BRANO SCELTO>
━━━━━━━━━━━━━━━━
Il mio appello al popolo di Israele: Liberatevi liberando la Palestina
Ripubblichiamo un pezzo pubblicato su Gli asini nel 2022, a riprova di una storia di lunga durata.
Per ricordare la figura di Desmond Tutu, scomparso il 26 dicembre scorso, pubblichiamo il suo appello al Popolo di Israele contro l’apartheid nei territori palestinesi occupati. Uscito nel 2014, sul quotidiano israeliano “Haaretz”, fu lanciato a sostegno del movimento non violento BDS (Boycott, Divestment, Sanctions) promosso dal Comitato Nazionale palestinese affinché Israele rispettasse gli obblighi derivanti dalle leggi internazionali. Tra i quali: il ritiro dai territori occupati, lo smantellamento della barriera di separazione della West Bank, la completa uguaglianza per i cittadini arabi palestinesi in Israele e il rispetto dei diritti dei rifugiati palestinesi. Il movimento era, non a caso, ispirato al modello anti-apartheid del Sud Africa. Benché il termine apartheid nei riguardi delle politiche israeliane sui palestinesi fosse stato già utilizzato da Jimmy Carter nel famoso bestseller del 2006, Palestine Peace not Apartheid, suscitando critiche e proteste, la lotta non violenta appoggiata da Desmond Tutu avrebbe fin da subito acquistato una risonanza mondiale grazie alla sua autorità morale non solo nella lotta contro il regime sud africano, a fianco di Nelson Mandela, ma per il ruolo che egli ebbe nell’istituzione della Commissione per la Riconciliazione e il Perdono che raccolse le esperienze e le memorie sia delle vittime sia degli aguzzini. Una vera e propria rivoluzione culturale e politica. La Commissione aveva imposto la verità senza rimozioni. Verità che, per Tutu sulla scia di Gandhi, vale per le vittime più della vendetta. Si trattava di una riparazione simbolica dove perdonare significava riallacciare i vissuti, riconciliarsi per dire: “mai più”. (Aurora Caredda)
Le scorse settimane hanno visto a una mobilitazione senza precedenti della società civile a livello mondiale contro l’ingiustizia della risposta sproporzionatamente brutale di Israele al lancio di missili dalla Palestina.
Se si mettono insieme tutte le persone che hanno manifestato, l’ultimo fine settimana, per chiedere giustizia in Israele e Palestina – a Città del Capo, a Washington D.C. a New York, New Delhi, Londra, Dublino e Sidney e in molte altre città – questa è stata verosimilmente la più grande e attiva levata di scudi di cittadini intorno a una singola causa, come mai nella storia del mondo.
Un quarto di secolo fa, ho partecipato ad alcune manifestazioni, molto sentite, contro l’apartheid. Mai avrei immaginato che avremmo visto ancora manifestazioni di tale portata, ma l’altro sabato, l’affluenza a Città del Capo era altrettanto grande, se non più grande. Tra i partecipanti, giovani e anziani, musulmani, cristiani, ebrei, induisti, buddisti, agnostici, atei, neri, bianchi, rossi e verdi… .come ci si aspetterebbe da una nazione vibrante, tollerante e multiculturale.
━━━━━━━━━━━━━━━━
DATI MOSTRATI>
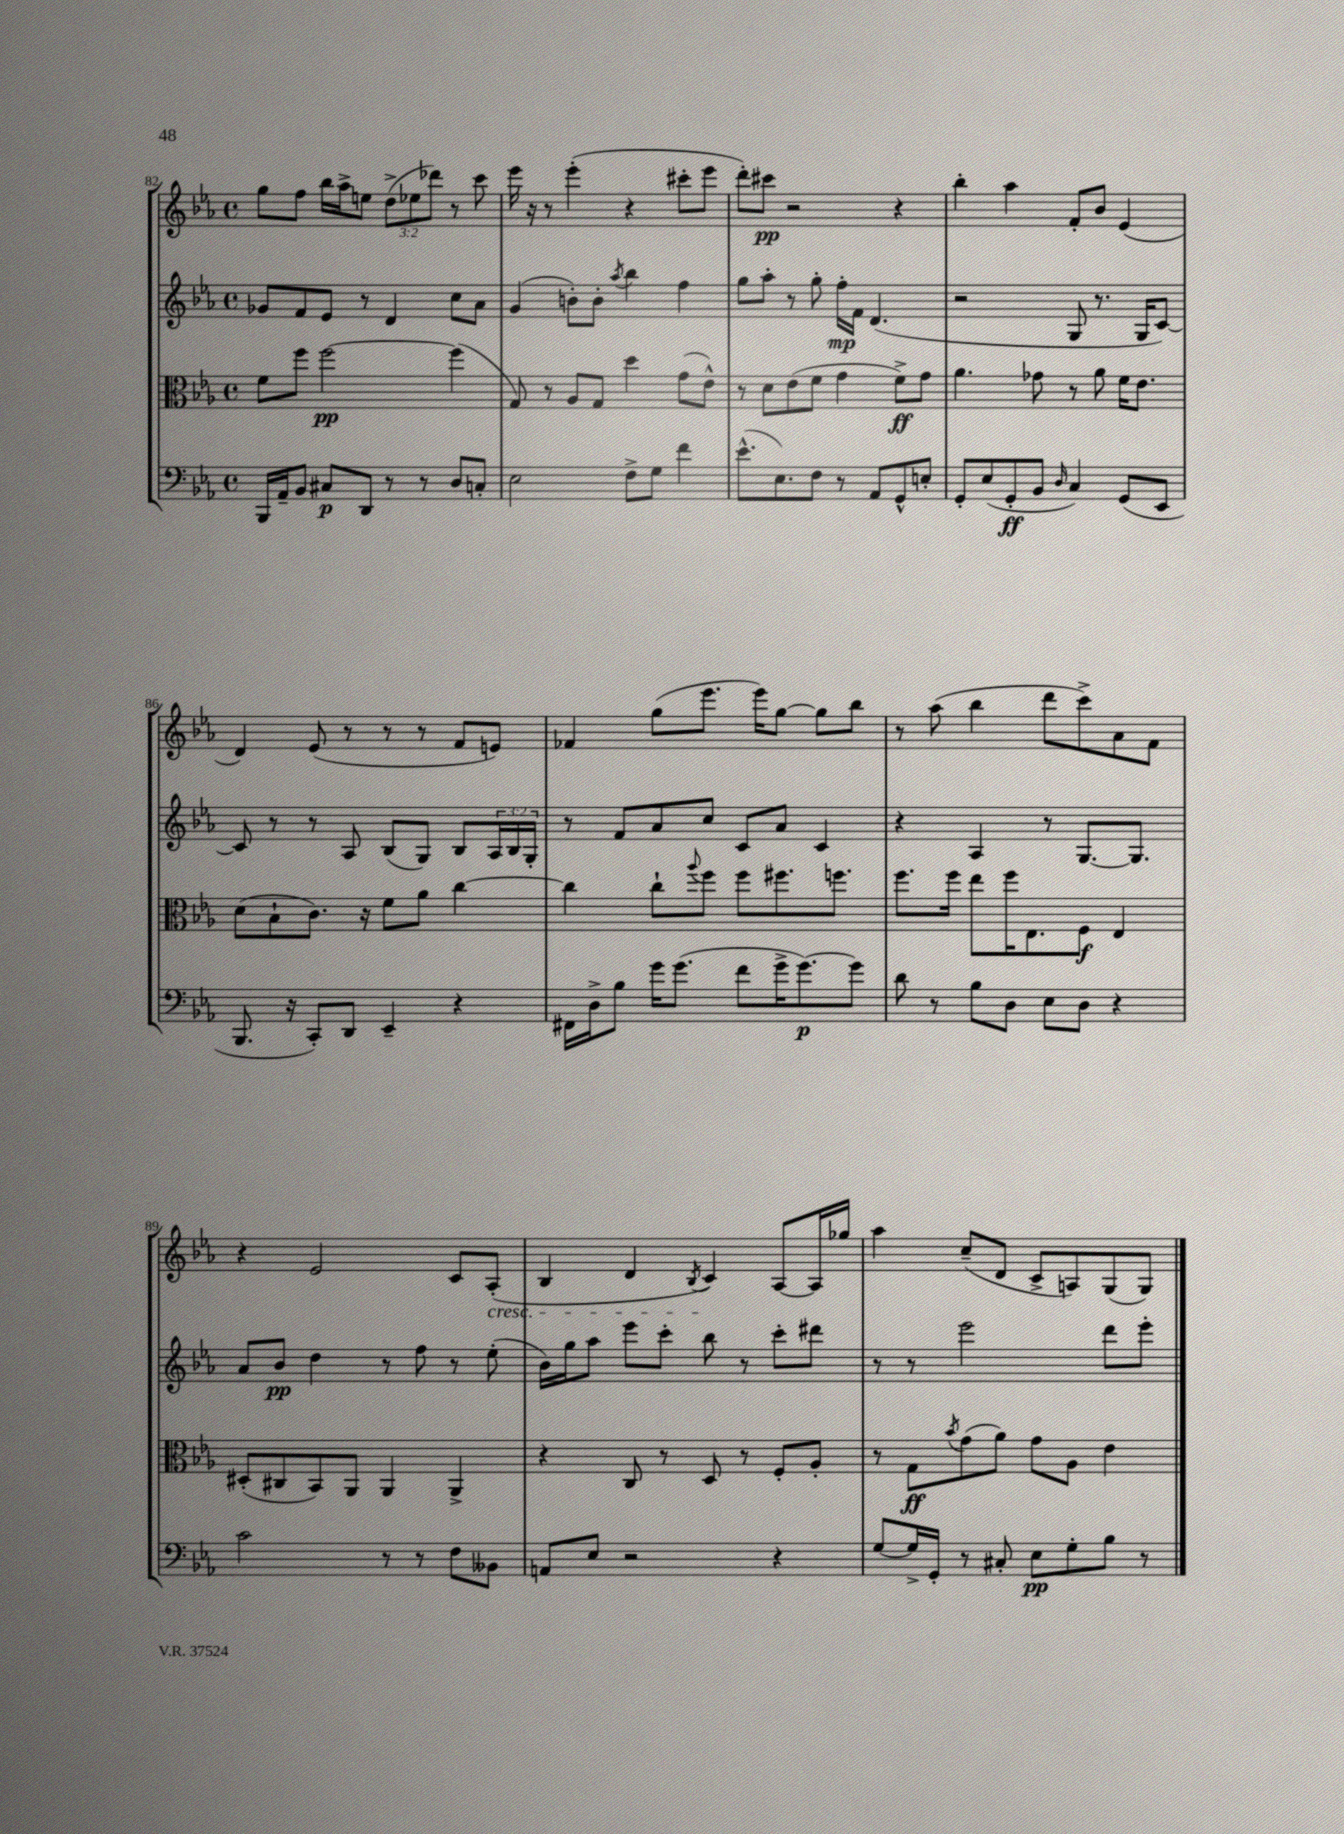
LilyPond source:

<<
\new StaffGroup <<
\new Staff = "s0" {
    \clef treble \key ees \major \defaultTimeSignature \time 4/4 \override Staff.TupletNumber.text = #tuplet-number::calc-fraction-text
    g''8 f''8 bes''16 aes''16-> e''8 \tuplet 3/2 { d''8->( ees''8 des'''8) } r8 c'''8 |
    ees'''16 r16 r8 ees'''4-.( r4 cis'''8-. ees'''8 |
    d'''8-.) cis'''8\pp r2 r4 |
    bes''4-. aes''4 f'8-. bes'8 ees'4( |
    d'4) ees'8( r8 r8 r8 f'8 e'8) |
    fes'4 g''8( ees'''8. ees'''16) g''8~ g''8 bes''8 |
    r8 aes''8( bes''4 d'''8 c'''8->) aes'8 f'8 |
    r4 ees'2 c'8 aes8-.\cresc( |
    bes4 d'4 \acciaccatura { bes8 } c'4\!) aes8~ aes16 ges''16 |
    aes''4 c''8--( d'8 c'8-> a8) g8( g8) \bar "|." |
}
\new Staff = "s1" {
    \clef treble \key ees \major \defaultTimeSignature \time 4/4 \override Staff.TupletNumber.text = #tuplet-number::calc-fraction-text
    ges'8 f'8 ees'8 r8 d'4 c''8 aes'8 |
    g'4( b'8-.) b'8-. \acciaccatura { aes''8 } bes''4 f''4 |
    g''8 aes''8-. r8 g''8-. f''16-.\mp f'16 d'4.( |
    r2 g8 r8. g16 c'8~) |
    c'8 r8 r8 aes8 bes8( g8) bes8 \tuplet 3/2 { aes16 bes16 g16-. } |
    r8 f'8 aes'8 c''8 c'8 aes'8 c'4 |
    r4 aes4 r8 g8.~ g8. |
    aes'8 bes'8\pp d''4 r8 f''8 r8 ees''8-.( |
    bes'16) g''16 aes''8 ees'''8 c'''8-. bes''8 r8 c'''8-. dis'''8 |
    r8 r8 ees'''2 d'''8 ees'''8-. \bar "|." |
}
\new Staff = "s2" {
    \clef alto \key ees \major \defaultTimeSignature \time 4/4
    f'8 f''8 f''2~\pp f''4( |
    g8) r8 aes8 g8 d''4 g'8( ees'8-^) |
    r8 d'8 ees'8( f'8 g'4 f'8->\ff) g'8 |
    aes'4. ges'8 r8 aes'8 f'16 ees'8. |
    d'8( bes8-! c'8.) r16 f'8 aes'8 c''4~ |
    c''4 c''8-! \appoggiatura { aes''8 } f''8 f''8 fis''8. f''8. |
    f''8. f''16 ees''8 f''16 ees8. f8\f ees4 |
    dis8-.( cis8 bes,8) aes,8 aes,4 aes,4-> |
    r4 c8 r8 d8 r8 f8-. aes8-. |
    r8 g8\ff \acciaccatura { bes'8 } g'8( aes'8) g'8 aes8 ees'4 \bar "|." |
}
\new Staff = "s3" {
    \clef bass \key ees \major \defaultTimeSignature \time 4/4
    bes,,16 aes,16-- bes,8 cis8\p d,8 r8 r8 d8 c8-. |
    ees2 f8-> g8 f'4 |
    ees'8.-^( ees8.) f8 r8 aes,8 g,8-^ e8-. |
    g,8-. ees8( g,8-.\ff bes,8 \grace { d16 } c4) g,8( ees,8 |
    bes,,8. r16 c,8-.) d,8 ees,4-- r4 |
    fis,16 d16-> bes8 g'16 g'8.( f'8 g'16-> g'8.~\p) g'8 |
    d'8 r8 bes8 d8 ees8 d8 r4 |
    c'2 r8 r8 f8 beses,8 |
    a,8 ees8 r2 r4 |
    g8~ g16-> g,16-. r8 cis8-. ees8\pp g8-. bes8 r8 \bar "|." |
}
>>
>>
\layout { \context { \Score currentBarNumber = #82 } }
━━━━━━━━━━━━━━━━
COMPITO ASSEGNATO> Trascrivi senza alcuna modifica la parte del brano sull'appello al popolo di Israele che si apre con le parole contenenti "Il mio appello" e si chiude con "di lunga durata.". I dati non hanno alcun ruolo in questo lavoro.

RISULTATO COMPLETO>
Il mio appello al popolo di Israele: Liberatevi liberando la Palestina
Ripubblichiamo un pezzo pubblicato su Gli asini nel 2022, a riprova di una storia di lunga durata.